Key developments that will drive the markets this week

Let us look at all important news that could impact market sentiment in the week ahead.

Feb 08, 2021 07:02 IST India Infoline News Service

In a volatile trading session on Friday, Sensex breached the key 51,000 mark today, while Nifty touched the key psychological level of 15,000. Gaining for the fifth straight session, Sensex ended 117 points higher at 50,723 by the closing bell, while Nifty gained 28 points to end at 14,924. Let us look at the events that may drive the market in the week ahead.

Q3FY21 results

With the Q3 earnings entering its last leg, more than 2,400 companies will release their results. These include BPCL, NMDC, Sun TV, Mahanagar Gas, Muthoot Finance, Bata, Eicher Motors, GAIL, SpiceJet, Titan, ACC, Coal India, ITC, Graphite India, MRF, Oil India, Power Grid, Power Finance, RVNL, Bharat Forge, HAL, Info Edge, Nalco, CRISIL, NMDC, Burger King India, Berger Paints India, among others.

Macroeconomic data

The government will announce inflation data for the month of January on 12th February, which will be in focus. Consensus polls expect the number to decline for the month backed by a drop in food prices. Consensus pegs the CPI inflation at 4.40%. Alongside, the official data for industrial production for the month of December will be released on the same day.  Bank loan and deposit growth data for the fortnight ended January 29 and foreign exchange reserves for the week ended February 5 will also be released on the same day.

FIIs

Foreign portfolio investors (FPIs) remained net buyers to the tune of Rs 12,266 crore in the Indian market in the first five trading sessions of February, as positive sentiment post-Union Budget 2021 sparked a rally in investment. As per FPI statistics available with depositories, overseas investors pumped in a net Rs 10,793 crore into equities and Rs 1,473 crore in the debt segment between February 1-5. In the previous month, FPIs invested a net sum of Rs 14,649 crore in Indian markets.

RBI Policy

RBI policy stance and statement are likely to keep the stock markets exuberant over the next few sessions.

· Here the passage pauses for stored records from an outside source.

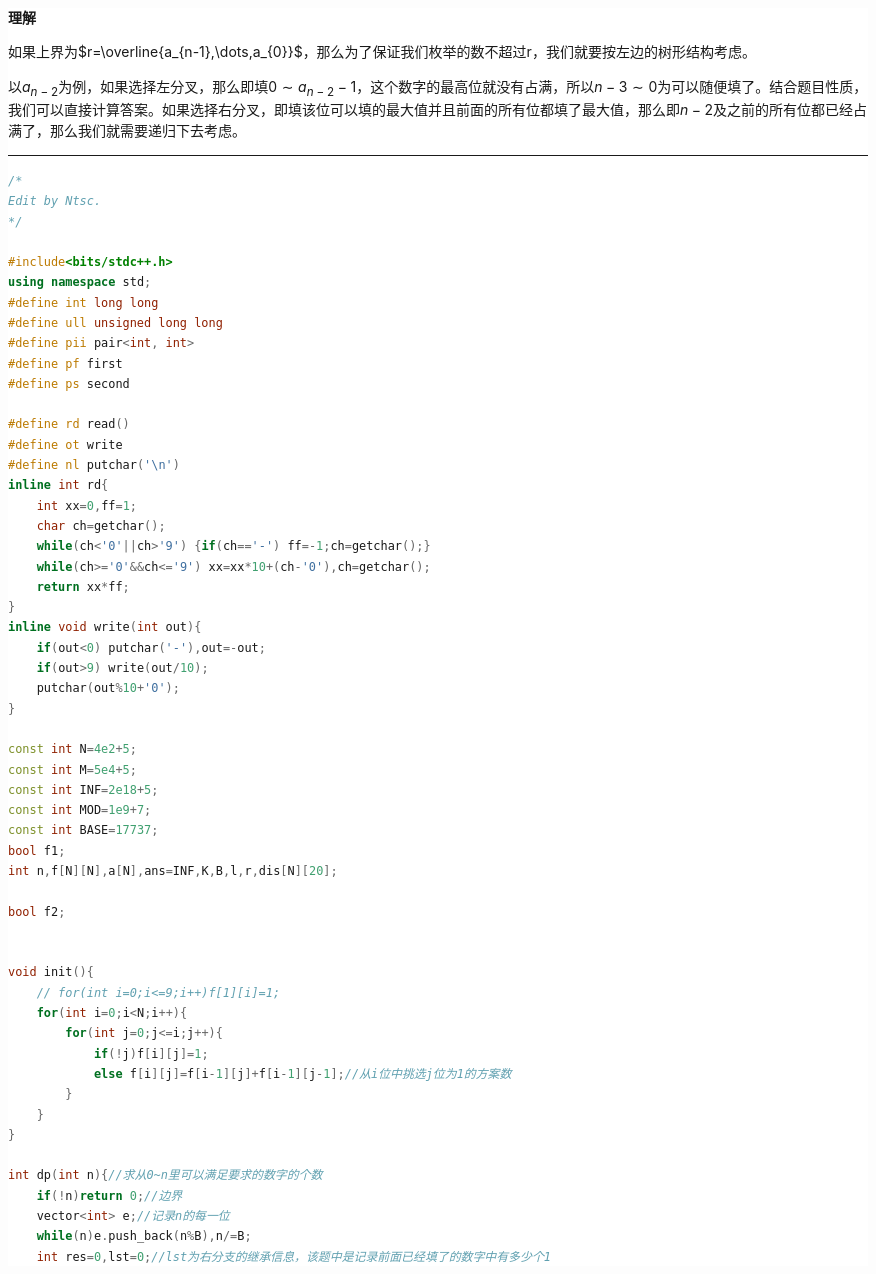 

**理解**

如果上界为$r=\overline{a_{n-1},\dots,a_{0}}$，那么为了保证我们枚举的数不超过r，我们就要按左边的树形结构考虑。

以$a_{n-2}$为例，如果选择左分叉，那么即填$0\sim a_{n-2}-1$，这个数字的最高位就没有占满，所以$n-3\sim 0$为可以随便填了。结合题目性质，我们可以直接计算答案。如果选择右分叉，即填该位可以填的最大值并且前面的所有位都填了最大值，那么即$n-2$及之前的所有位都已经占满了，那么我们就需要递归下去考虑。

---

```C++
/*
Edit by Ntsc.
*/

#include<bits/stdc++.h>
using namespace std;
#define int long long
#define ull unsigned long long
#define pii pair<int, int>
#define pf first
#define ps second

#define rd read()
#define ot write
#define nl putchar('\n')
inline int rd{
	int xx=0,ff=1;
	char ch=getchar();
	while(ch<'0'||ch>'9') {if(ch=='-') ff=-1;ch=getchar();}
	while(ch>='0'&&ch<='9') xx=xx*10+(ch-'0'),ch=getchar();
	return xx*ff;
}
inline void write(int out){
	if(out<0) putchar('-'),out=-out;
	if(out>9) write(out/10);
	putchar(out%10+'0');
}

const int N=4e2+5;
const int M=5e4+5;
const int INF=2e18+5;
const int MOD=1e9+7;
const int BASE=17737;
bool f1;
int n,f[N][N],a[N],ans=INF,K,B,l,r,dis[N][20];

bool f2;


void init(){
	// for(int i=0;i<=9;i++)f[1][i]=1;
	for(int i=0;i<N;i++){
		for(int j=0;j<=i;j++){
			if(!j)f[i][j]=1;
			else f[i][j]=f[i-1][j]+f[i-1][j-1];//从i位中挑选j位为1的方案数
		}
	}
}

int dp(int n){//求从0~n里可以满足要求的数字的个数
	if(!n)return 0;//边界
	vector<int> e;//记录n的每一位
	while(n)e.push_back(n%B),n/=B;
	int res=0,lst=0;//lst为右分支的继承信息，该题中是记录前面已经填了的数字中有多少个1
```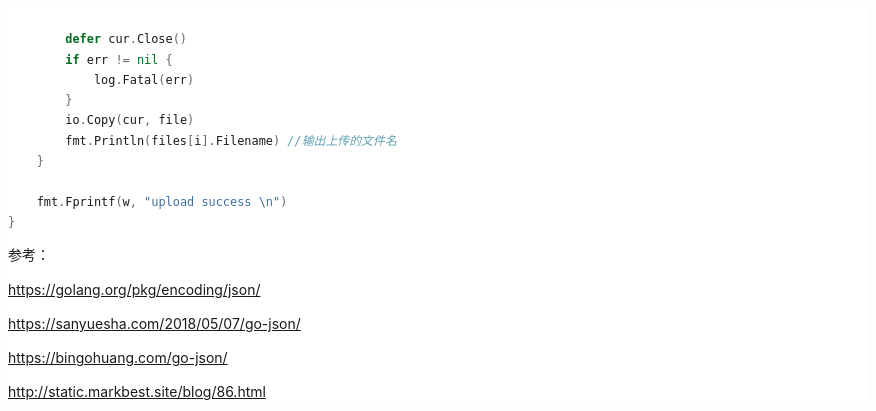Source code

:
 ```go

		defer cur.Close()
		if err != nil {
			log.Fatal(err)
		}
		io.Copy(cur, file)
		fmt.Println(files[i].Filename) //输出上传的文件名
	}

	fmt.Fprintf(w, "upload success \n") 
}
```





参考：

https://golang.org/pkg/encoding/json/

https://sanyuesha.com/2018/05/07/go-json/

https://bingohuang.com/go-json/

http://static.markbest.site/blog/86.html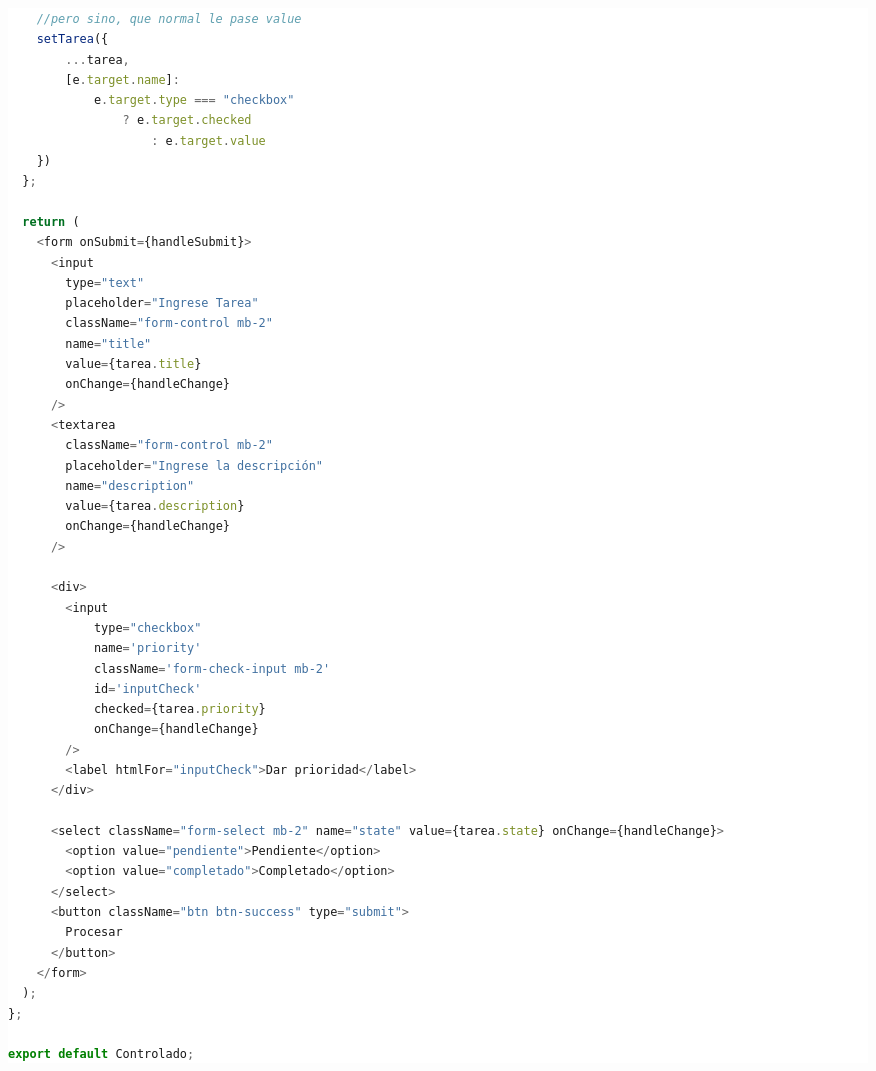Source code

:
 ```js
    //pero sino, que normal le pase value
    setTarea({
        ...tarea, 
        [e.target.name]: 
            e.target.type === "checkbox" 
                ? e.target.checked 
                    : e.target.value
    })
  };

  return (
    <form onSubmit={handleSubmit}>
      <input
        type="text"
        placeholder="Ingrese Tarea"
        className="form-control mb-2"
        name="title"
        value={tarea.title}
        onChange={handleChange}
      />
      <textarea
        className="form-control mb-2"
        placeholder="Ingrese la descripción"
        name="description"
        value={tarea.description}
        onChange={handleChange}
      />

      <div>
        <input 
            type="checkbox" 
            name='priority' 
            className='form-check-input mb-2' 
            id='inputCheck' 
            checked={tarea.priority}
            onChange={handleChange}
        />
        <label htmlFor="inputCheck">Dar prioridad</label>
      </div>

      <select className="form-select mb-2" name="state" value={tarea.state} onChange={handleChange}>
        <option value="pendiente">Pendiente</option>
        <option value="completado">Completado</option>
      </select>
      <button className="btn btn-success" type="submit">
        Procesar
      </button>
    </form>
  );
};

export default Controlado;

```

The Monetary Policy Committee voted unanimously to keep the repo rate unchanged at 4% for the fourth straight meet since May. The central bank that controls the reverse repo rate separately decided to keep it unchanged at 3.35%. While keeping rates unchanged, the RBI decided to reverse the Cash Reserve Ratio cut announced in March 2020 after the Covid-19 crisis hit. Another key announcement of the policy was allowing retail investors access to government bonds via a new direct investment option being offered by the central bank.

US stimulus package

The U.S. Senate approved President Joe Biden’s $1.9 trillion COVID-19 relief package on 5th Feb. The House had passed its own budget resolution and will consider the Senate’s version. The tie-breaking vote was cast by Vice President Kamala Harris in her first tie-breaking vote. Part of Biden’s relief plan calls for gradually raising the minimum wage to $15 an hour, but Congress could be prevented from raising the minimum wage to that amount because of a Republican amendment. Biden’s proposal also aims to increase federal unemployment assistance, expand school aid and provide $1,400 checks to many U.S. citizens. Further, the proposal would provide funds for vaccine distribution and offer aid to schools.

US Stocks:
 
Wall Street’s main indexes extended gains Friday as investors were optimistic about earnings , stimulus package and vaccine rollout.  The Dow Jones Industrial Average DJIA, +0.30% rose 92.38 points, or 0.3%, to close at 31,148.24. The S&P 500 index SPX, +0.39% gained 15.09 points, or 0.4%, to settle at 3,886.83. The Nasdaq Composite Index climbed 78.55 points to reach 13,856.30, a gain of 0.6%.
 
The U.S. Labor Department’s employment report showed 49,000 jobs were added in January, while the unemployment rate fell to 6.3% from 6.7%. The results affirm the view that the recovery in the jobs market is stalling out amid the COVID-19 pandemic that has slammed the U.S. economy. Some 10 million jobs that vanished in the early stages of the pandemic still haven’t returned. The January report follows a reading from December that showed that 140,000 jobs were lost, marking the first monthly decline in employment figures in about eight months when the COVID-19 pandemic first walloped the country.
 
Still, investors appeared upbeat on the basis of healthy earnings from American corporations in the second-busiest week of fourth quarter reporting season results, along with prospects for Congress passing President Joe Biden’s $1.9 trillion coronavirus relief package, using a special reconciliation procedure. The Senate early Friday approved a budget resolution, 51-to-50, that would allow for a fast tracking of the $1.9 trillion coronavirus relief plan.